Published by Harper on December 29, 2009
Gretchen Rubin had an epiphany one rainy afternoon in the unlikeliest of places: a city bus. “The days are long, but the years are short,” she realized. “Time is passing, and I’m not focusing enough on the things that really matter.” In that moment, she decided to dedicate a year to her happiness project.
In this lively and compelling account, Rubin chronicles her adventures during the twelve months she spent test-driving the wisdom of the ages, current scientific research, and lessons from popular culture about how to be happier. Among other things, she found that novelty and challenge are powerful sources of happiness; that money can help buy happiness, when spent wisely; that outer order contributes to inner calm; and that the very smallest of changes can make the biggest difference.

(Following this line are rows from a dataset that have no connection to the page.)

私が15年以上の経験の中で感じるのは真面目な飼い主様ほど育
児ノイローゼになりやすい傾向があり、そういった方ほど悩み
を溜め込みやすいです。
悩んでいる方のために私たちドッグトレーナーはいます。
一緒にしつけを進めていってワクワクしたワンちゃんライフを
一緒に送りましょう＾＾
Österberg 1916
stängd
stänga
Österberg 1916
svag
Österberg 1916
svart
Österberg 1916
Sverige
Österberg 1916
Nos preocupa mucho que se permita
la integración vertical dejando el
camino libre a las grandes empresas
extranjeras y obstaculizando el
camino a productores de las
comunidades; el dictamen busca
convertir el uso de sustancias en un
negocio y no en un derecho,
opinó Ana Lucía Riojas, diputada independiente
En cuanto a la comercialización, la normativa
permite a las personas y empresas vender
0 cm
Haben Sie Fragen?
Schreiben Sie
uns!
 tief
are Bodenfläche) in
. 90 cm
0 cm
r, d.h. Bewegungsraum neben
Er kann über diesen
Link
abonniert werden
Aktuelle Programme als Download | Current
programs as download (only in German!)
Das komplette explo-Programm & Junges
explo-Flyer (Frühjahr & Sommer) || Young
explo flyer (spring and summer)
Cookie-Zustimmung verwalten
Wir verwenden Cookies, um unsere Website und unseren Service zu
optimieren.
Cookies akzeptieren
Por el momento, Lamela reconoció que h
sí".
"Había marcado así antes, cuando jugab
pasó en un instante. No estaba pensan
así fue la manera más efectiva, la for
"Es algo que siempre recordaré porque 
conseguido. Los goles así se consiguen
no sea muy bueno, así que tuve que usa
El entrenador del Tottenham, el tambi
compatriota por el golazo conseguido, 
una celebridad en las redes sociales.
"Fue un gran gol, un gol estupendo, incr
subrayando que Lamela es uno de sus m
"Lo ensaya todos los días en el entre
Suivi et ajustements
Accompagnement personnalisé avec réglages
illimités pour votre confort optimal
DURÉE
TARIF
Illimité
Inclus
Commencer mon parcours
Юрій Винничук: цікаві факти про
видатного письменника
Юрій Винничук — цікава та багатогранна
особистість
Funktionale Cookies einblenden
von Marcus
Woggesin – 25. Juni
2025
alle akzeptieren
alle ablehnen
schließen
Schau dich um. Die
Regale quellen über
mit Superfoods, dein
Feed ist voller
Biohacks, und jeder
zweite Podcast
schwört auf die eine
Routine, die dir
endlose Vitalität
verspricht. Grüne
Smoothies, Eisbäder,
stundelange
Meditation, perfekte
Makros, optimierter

I know that it has been a minute since I have written a post here, but if you have been following along with my Goodreads, always linked in the sidebar, you will know that I still have been reading. There are a few books that I finished this month that won’t end up being reviewed here, but if you saw that I finished it feel free to ask for my quick thoughts on the books. I may also end up doing a monthly wrap up of everything that happened this month, but we’ll see what happened.
Let’s get back to the real reason why we are here, I finished Gretchen Rubin’s The Happiness Project earlier this month and it was a quick read. I loved that every month was a different chapter and in ways it felt quit a bit like some of the books she referenced. I also loved that she had some thought on goals and resolutions and creating a detailed vision of each month. This also gave me the idea of starting my own version of the project, but there will probably be for another year. There is just a lot happening this year ( more on that in a later post).
I would definitely recommend this book for someone who likes Gretchen Rubin, and someone who is into self help books. If you have read quite a bit of self help books you might find the information a bit repetitive, but Gretchen’s presentation of the information is different than others and it is worth giving a shot.